When my waiter came by I mentioned the ‘entertainment’ and he said “Oh, we have that all the time in here. You see, that man ordered the Seize Her Salad.”

One LINER
Caller to computer help line: “I deleted a file from my PC last week and I just realized that I need it. So, if I turn my system clock back two weeks will I get my file back again?”

Thought for the day
John1:38-39 NLT
Jesus looked around and saw them following. “What do you want?” he asked them.
  They replied, “Rabbi” (which means “Teacher”), “where are you staying?”
  “Come and see,”

One of life’s BIG questions – “What do you want? Come and see” ….. are we inviting people to Jesus daily?

Humor – April 24

A story is told in which an accountant answered an advertisement for a top job with a large firm. At the end of the interview, the chairman asked, “One last question—what is three times seven?”
The accountant thought for a moment and replied, “Twenty-two.” Outside he checked himself on his calculator and concluded he had lost the job. But two weeks later he was offered the post. He asked the chairman why he had been appointed when he had given the wrong answer. “You were the closest,” the chairman replied.

One LINER  
The Golfer’s Diet: Live on greens as much as possible.

Thought for the day
John 8:34
Then you will know the truth, and the truth will set you free.”

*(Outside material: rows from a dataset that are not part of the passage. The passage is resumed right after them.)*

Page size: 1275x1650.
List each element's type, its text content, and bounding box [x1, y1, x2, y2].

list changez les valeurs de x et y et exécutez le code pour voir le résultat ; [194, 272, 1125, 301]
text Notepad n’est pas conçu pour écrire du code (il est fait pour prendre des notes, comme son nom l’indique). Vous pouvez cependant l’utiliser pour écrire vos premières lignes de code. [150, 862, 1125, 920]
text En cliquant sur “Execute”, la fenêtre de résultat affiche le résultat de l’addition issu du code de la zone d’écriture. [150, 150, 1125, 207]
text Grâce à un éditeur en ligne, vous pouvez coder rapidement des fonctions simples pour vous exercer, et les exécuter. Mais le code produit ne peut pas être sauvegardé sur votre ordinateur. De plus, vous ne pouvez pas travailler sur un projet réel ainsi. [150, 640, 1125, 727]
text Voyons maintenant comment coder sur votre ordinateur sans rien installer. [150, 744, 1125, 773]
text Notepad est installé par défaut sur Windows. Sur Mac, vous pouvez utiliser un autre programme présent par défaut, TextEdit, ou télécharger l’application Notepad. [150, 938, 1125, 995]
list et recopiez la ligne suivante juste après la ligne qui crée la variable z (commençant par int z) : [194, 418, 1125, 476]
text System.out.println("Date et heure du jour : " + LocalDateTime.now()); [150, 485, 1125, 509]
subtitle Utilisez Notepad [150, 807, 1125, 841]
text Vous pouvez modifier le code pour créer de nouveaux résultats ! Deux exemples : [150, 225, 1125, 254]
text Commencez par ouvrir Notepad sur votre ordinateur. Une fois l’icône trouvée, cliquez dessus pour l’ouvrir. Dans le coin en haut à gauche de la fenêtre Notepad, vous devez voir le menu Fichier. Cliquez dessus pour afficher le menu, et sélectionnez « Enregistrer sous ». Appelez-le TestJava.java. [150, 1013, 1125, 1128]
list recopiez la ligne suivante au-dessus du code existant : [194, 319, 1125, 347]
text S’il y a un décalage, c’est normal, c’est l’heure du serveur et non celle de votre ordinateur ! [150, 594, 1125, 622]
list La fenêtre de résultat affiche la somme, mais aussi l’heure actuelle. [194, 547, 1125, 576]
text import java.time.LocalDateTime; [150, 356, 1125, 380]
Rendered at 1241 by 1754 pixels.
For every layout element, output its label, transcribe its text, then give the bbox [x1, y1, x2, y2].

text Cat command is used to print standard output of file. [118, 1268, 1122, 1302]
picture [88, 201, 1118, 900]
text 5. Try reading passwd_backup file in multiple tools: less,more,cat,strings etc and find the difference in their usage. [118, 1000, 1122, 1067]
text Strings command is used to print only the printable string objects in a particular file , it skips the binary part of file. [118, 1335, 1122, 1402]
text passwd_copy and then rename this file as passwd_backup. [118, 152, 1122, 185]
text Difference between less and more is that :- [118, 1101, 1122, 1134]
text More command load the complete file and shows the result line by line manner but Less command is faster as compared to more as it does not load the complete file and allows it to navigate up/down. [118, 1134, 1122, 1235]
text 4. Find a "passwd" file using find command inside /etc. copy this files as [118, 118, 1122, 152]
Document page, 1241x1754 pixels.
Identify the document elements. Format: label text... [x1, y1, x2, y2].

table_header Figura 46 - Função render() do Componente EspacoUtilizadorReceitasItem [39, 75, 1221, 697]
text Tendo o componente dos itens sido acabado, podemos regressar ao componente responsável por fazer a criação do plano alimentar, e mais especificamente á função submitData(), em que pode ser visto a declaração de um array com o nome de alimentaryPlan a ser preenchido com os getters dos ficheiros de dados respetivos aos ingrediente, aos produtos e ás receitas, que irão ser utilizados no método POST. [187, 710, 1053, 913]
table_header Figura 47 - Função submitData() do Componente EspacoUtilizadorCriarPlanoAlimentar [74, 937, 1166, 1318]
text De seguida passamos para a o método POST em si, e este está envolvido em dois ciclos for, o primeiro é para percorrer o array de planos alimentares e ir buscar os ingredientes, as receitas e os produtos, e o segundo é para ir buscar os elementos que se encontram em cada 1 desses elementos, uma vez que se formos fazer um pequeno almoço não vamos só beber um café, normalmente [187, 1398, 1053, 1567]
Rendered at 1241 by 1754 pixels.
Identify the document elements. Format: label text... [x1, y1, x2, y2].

Jesus in person and in action was the Truth!

Humor – April 23

A six-year-old goes to the hospital with his grandma to visit his grandpa. When they get to the hospital, he runs ahead of his grandma and bursts into his grandpa’s room.

“Grandpa, Grandpa!” he says excitedly, “As soon as Grandma comes into the room, make a noise like a frog!”

“What?” said his grandpa.

“Make a noise like a frog because Grandma said that as soon as you croak, we’re going to Disneyland!!!”

One LINER
Always stay in with the outs.

Thought for the day
John 3:30
He must become greater; I must become less.

Your servant’s heart will reveal your maturity.